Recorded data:

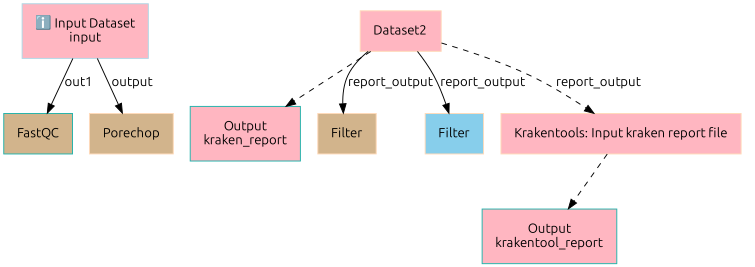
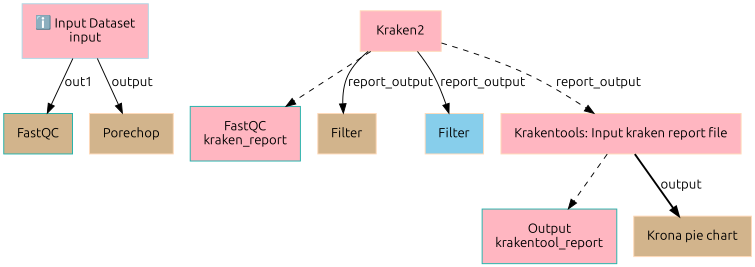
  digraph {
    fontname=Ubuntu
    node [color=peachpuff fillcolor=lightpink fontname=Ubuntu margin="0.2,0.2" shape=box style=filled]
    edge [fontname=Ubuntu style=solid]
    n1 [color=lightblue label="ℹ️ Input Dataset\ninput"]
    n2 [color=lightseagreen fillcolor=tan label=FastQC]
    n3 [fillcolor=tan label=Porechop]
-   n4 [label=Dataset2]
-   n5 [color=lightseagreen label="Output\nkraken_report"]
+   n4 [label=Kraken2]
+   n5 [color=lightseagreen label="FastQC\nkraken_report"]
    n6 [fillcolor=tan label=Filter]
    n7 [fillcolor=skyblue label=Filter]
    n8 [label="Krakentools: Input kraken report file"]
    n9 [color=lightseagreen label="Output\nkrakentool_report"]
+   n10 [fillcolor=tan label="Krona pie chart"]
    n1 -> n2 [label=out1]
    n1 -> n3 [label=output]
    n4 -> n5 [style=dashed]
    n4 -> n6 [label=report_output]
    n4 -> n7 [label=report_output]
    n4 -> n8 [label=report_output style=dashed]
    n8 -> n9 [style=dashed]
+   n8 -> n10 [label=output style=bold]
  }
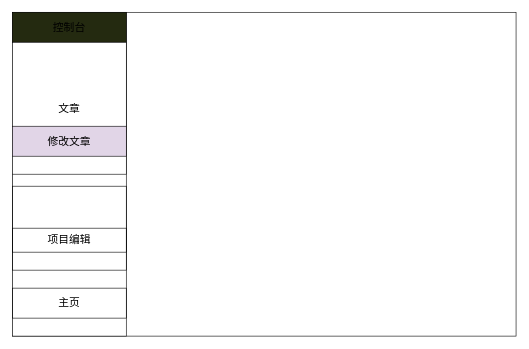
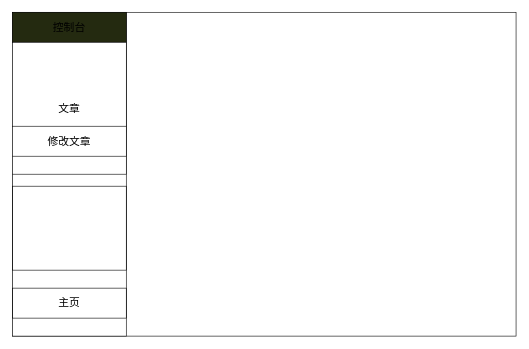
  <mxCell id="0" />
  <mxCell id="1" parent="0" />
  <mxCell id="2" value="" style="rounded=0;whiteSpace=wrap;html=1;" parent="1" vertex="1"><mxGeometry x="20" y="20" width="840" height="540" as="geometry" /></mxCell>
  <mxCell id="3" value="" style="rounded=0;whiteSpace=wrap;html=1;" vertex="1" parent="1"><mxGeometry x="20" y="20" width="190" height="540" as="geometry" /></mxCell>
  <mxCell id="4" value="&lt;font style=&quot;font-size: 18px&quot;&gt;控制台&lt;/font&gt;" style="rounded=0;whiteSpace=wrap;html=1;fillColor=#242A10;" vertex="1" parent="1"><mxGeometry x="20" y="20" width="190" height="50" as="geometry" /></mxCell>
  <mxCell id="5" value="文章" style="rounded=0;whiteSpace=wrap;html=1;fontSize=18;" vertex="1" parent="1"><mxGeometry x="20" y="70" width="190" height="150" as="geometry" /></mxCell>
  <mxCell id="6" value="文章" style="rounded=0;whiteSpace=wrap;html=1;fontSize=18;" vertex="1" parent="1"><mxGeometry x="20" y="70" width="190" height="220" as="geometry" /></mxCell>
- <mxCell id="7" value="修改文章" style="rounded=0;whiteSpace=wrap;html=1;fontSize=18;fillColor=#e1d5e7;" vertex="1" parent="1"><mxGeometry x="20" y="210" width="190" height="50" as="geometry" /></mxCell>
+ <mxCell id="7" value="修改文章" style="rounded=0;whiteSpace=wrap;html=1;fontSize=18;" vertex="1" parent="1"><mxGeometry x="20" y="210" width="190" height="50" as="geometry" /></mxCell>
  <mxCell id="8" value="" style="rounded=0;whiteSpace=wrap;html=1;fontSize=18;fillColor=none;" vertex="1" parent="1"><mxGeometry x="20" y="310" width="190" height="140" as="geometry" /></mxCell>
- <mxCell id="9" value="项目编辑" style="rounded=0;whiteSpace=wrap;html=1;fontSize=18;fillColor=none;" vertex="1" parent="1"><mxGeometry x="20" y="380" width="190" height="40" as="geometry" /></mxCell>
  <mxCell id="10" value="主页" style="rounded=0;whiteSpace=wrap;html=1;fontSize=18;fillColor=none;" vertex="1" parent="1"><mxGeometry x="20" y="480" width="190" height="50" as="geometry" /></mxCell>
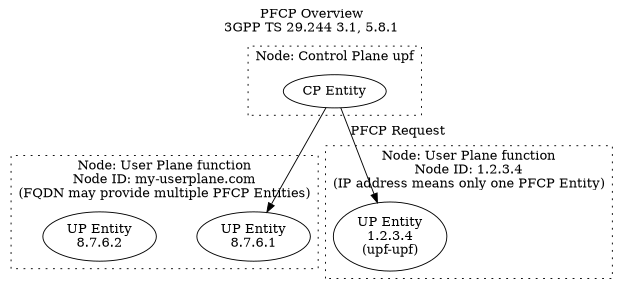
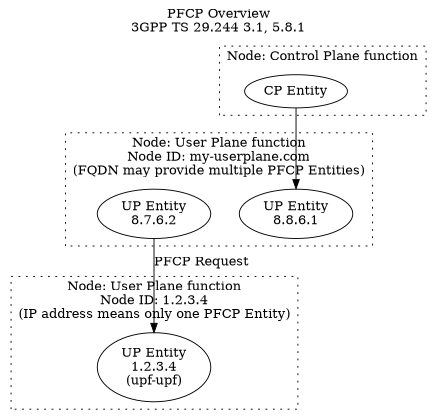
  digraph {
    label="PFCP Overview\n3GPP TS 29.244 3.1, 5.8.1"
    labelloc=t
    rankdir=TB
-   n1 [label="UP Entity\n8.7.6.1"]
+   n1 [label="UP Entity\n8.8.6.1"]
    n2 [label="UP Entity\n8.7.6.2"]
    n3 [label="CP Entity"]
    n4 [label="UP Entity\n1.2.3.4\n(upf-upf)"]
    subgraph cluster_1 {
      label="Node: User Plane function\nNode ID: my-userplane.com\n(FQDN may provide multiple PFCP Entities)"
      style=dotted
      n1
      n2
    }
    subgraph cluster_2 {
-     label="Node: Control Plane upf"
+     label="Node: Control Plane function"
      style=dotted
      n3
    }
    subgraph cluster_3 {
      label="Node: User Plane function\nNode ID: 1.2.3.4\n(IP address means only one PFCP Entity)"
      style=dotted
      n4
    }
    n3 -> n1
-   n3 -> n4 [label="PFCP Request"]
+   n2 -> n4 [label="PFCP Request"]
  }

**Goal**:
Please duplicate every line of the records above, leaving out the pictures.

**Task result**:
  digraph {
    fontname=Ubuntu
    node [color=peachpuff fillcolor=lightpink fontname=Ubuntu margin="0.2,0.2" shape=box style=filled]
    edge [fontname=Ubuntu style=solid]
    n1 [color=lightblue label="ℹ️ Input Dataset\ninput"]
    n2 [color=lightseagreen fillcolor=tan label=FastQC]
    n3 [fillcolor=tan label=Porechop]
-   n4 [label=Dataset2]
-   n5 [color=lightseagreen label="Output\nkraken_report"]
+   n4 [label=Kraken2]
+   n5 [color=lightseagreen label="FastQC\nkraken_report"]
    n6 [fillcolor=tan label=Filter]
    n7 [fillcolor=skyblue label=Filter]
    n8 [label="Krakentools: Input kraken report file"]
    n9 [color=lightseagreen label="Output\nkrakentool_report"]
+   n10 [fillcolor=tan label="Krona pie chart"]
    n1 -> n2 [label=out1]
    n1 -> n3 [label=output]
    n4 -> n5 [style=dashed]
    n4 -> n6 [label=report_output]
    n4 -> n7 [label=report_output]
    n4 -> n8 [label=report_output style=dashed]
    n8 -> n9 [style=dashed]
+   n8 -> n10 [label=output style=bold]
  }
  <mxCell id="0" />
  <mxCell id="1" parent="0" />
  <mxCell id="2" value="" style="rounded=0;whiteSpace=wrap;html=1;" parent="1" vertex="1"><mxGeometry x="20" y="20" width="840" height="540" as="geometry" /></mxCell>
  <mxCell id="3" value="" style="rounded=0;whiteSpace=wrap;html=1;" vertex="1" parent="1"><mxGeometry x="20" y="20" width="190" height="540" as="geometry" /></mxCell>
  <mxCell id="4" value="&lt;font style=&quot;font-size: 18px&quot;&gt;控制台&lt;/font&gt;" style="rounded=0;whiteSpace=wrap;html=1;fillColor=#242A10;" vertex="1" parent="1"><mxGeometry x="20" y="20" width="190" height="50" as="geometry" /></mxCell>
  <mxCell id="5" value="文章" style="rounded=0;whiteSpace=wrap;html=1;fontSize=18;" vertex="1" parent="1"><mxGeometry x="20" y="70" width="190" height="150" as="geometry" /></mxCell>
  <mxCell id="6" value="文章" style="rounded=0;whiteSpace=wrap;html=1;fontSize=18;" vertex="1" parent="1"><mxGeometry x="20" y="70" width="190" height="220" as="geometry" /></mxCell>
- <mxCell id="7" value="修改文章" style="rounded=0;whiteSpace=wrap;html=1;fontSize=18;fillColor=#e1d5e7;" vertex="1" parent="1"><mxGeometry x="20" y="210" width="190" height="50" as="geometry" /></mxCell>
+ <mxCell id="7" value="修改文章" style="rounded=0;whiteSpace=wrap;html=1;fontSize=18;" vertex="1" parent="1"><mxGeometry x="20" y="210" width="190" height="50" as="geometry" /></mxCell>
  <mxCell id="8" value="" style="rounded=0;whiteSpace=wrap;html=1;fontSize=18;fillColor=none;" vertex="1" parent="1"><mxGeometry x="20" y="310" width="190" height="140" as="geometry" /></mxCell>
- <mxCell id="9" value="项目编辑" style="rounded=0;whiteSpace=wrap;html=1;fontSize=18;fillColor=none;" vertex="1" parent="1"><mxGeometry x="20" y="380" width="190" height="40" as="geometry" /></mxCell>
  <mxCell id="10" value="主页" style="rounded=0;whiteSpace=wrap;html=1;fontSize=18;fillColor=none;" vertex="1" parent="1"><mxGeometry x="20" y="480" width="190" height="50" as="geometry" /></mxCell>
  digraph {
    label="PFCP Overview\n3GPP TS 29.244 3.1, 5.8.1"
    labelloc=t
    rankdir=TB
-   n1 [label="UP Entity\n8.7.6.1"]
+   n1 [label="UP Entity\n8.8.6.1"]
    n2 [label="UP Entity\n8.7.6.2"]
    n3 [label="CP Entity"]
    n4 [label="UP Entity\n1.2.3.4\n(upf-upf)"]
    subgraph cluster_1 {
      label="Node: User Plane function\nNode ID: my-userplane.com\n(FQDN may provide multiple PFCP Entities)"
      style=dotted
      n1
      n2
    }
    subgraph cluster_2 {
-     label="Node: Control Plane upf"
+     label="Node: Control Plane function"
      style=dotted
      n3
    }
    subgraph cluster_3 {
      label="Node: User Plane function\nNode ID: 1.2.3.4\n(IP address means only one PFCP Entity)"
      style=dotted
      n4
    }
    n3 -> n1
-   n3 -> n4 [label="PFCP Request"]
+   n2 -> n4 [label="PFCP Request"]
  }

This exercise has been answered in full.